Eu me gerencio: nesta etapa, busco trabalhar o autocontrole, que permite à pessoa pensar antes de agir, conseguindo, assim, administrar seus impulsos, para não explodir e depois se arrepender. É importante ter a capacidade de se adaptar às situações para alcançar um objetivo, além de flexibilidade e foco em momentos de pressão. Tenha sempre um objetivo em mente e pense quais seriam os passos para alcançá-lo. Pergunte-se freqüentemente: qual comportamento construtivo eu posso ter agora para alcançar meu objetivo?
Motivação: os indivíduos têm um propósito, um motivo para agir.
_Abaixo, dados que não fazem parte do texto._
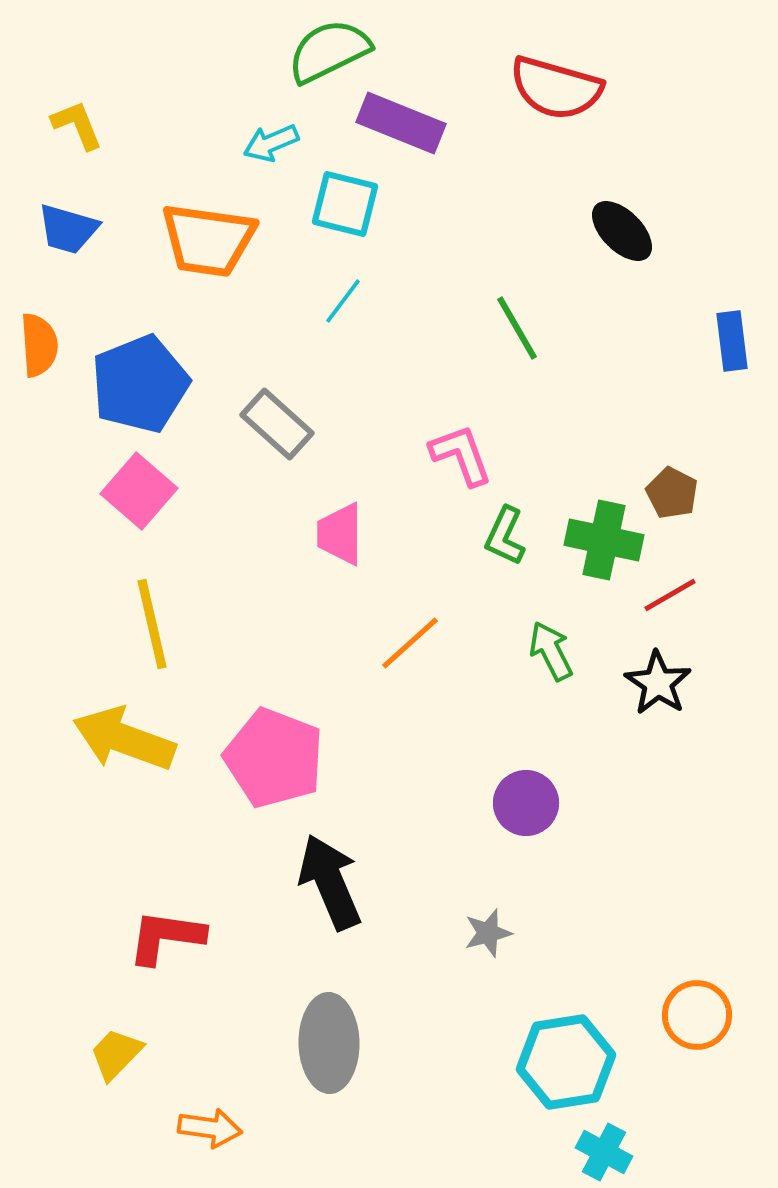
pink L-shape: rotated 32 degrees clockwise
Estar pronto para agarrar as oportunidades, superar os obstáculos e aprender com eles para seguir em frente é muito importante. Saiba que o fracasso é um julgamento temporal e trabalhe constante e incessantemente em busca de resultados positivos. Mobilize pessoas para alcançar a realização. Uma pessoa motivada tem iniciativa e persistência. Reflita: suas decisões são motivadas pelo medo de perder ou pela esperança de ganhar? O que você precisa fazer para alcançar seu objetivo?
Eu conheço os outros: nesta fase, peço às pessoas que observem para suas equipes e os colegas ao seu redor. É preciso mostrar sensibilidade ao ponto de vista do próximo, buscar maneiras de conquistar a confiança alheia e aumentar o nível de satisfação dos outros. Enxergar as diferenças como oportunidades de desenvolvimento faz toda a diferença. Avalie sua capacidade de se colocar no lugar do outro, de compreendê-lo. Faça uma lista das qualidades, talentos e dificuldades das pessoas ao seu redor. Pense também nas idéias pré-concebidas que você tem do seu chefe, clientes e liderados. Podem não passar de preconceitos;
Eu gerencio os outros: aqui exercitamos a liderança situacional, gerenciamos conflitos, colaboramos, trabalhamos em equipe, construímos alianças e desenvolvemos os outros. Nesta área, pode-se observar a capacidade de lidar com pessoas difíceis. Desafiar o status quo, ou seja, como as coisas são é uma forma de avaliar como você gerencia os outros. Aproveite para refletir sobre algo importante que deseja comunicar e se pergunte: o que é mais importante nesta mensagem para mim? E para os outros? Pense, ainda, se existe uma melhor maneira de dizer o que deseja.